Williams, who lived in Decatur, was known for her police procedural novels based around the character of Keye Street, a disgraced FBI profiler turned private investigator. Those novels — The Stranger You Seek (Bantam 2011), Stranger in the Room (Bantam 2012) and Don’t Talk to Strangers (Bantam 2014) — were set in Atlanta and in other areas of Georgia.

The Stranger You Seek was hailed by Publishers Weekly as an “explosive, unpredictable and psychologically complex thriller that turns crime fiction cliches inside out.” Her final book received the Yerby Award for Fiction in 2015.

She told ArtsATL in 2013 that she was inspired by writers such as Raymond Chandler and James Lee Burke and by how they made their locales of Los Angeles and New Orleans almost living and breathing characters in their novels. “When I started to write about the city I knew and loved, the neighborhoods, the state, it transformed my writing, gave it a realness it had been missing,” she said. “There’s a fine tradition of setting and place in crime novels. I love that. I want to know what the streets looks like in rain, the rhythm of a place, its weather and people and accents and restaurants and back alleys. I want to close a book knowing that town just a little better.”

Williams was born in Norfolk, Virginia, and spent her childhood between Colorado and Georgia. While she built her career as a novelist, she worked as a freelance writer for the Atlanta Journal-Constitution and also took jobs as a house painter, property manager, sales rep, commercial embroiderer, courier and dog walker. 

As she explored writing a crime novel, she worked with a private investigator firm in Atlanta on surveillance operations and became a court-appointed process server. She also studied criminology.

She was passionate about animals and was one of the founding directors at Lifeline Animal Project, a nonprofit, no-kill animal welfare organization. 

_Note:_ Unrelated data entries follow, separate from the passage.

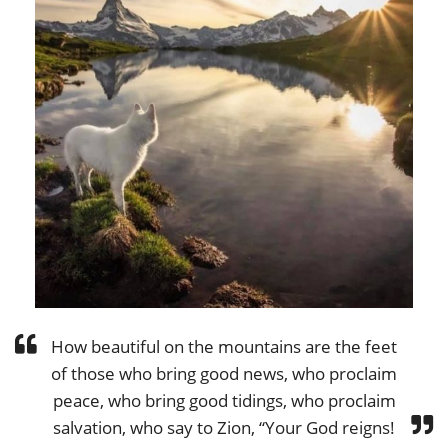
How beautiful on the mountains are the feet
of those who bring good news, who proclaim
peace, who bring good tidings, who proclaim
salvation, who say to Zion, “Your God reigns!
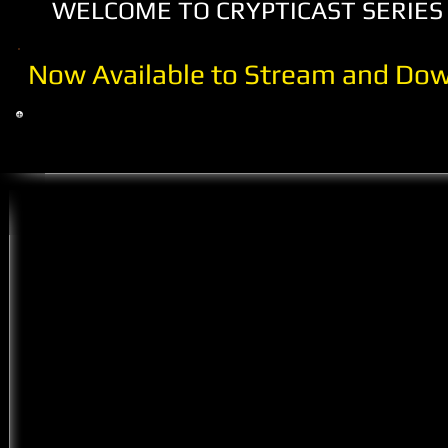
WELCOME TO CRYPTICAST SERIES 
Now Available to Stream and Dow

Williams documented her fight with cancer on a website, BALD. “I learned that I could choose to be calm even in the midst of a hurricane, that I could laugh even when I had a giant problem in my life,” she wrote not long after her diagnosis. “I didn’t have to carry it around like a badge, this problem. It didn’t have to shadow my every moment. I didn’t want to give it that power. How you decide to live with cancer plays a huge role in living through cancer, I think.”

A memorial service will be announced at a later date. F.L. Sims Funeral Home will be handling the arrangements. Donations in her memory may be sent to LifeLife Animal Project, the AJC Decatur Book Festival or Three Graces.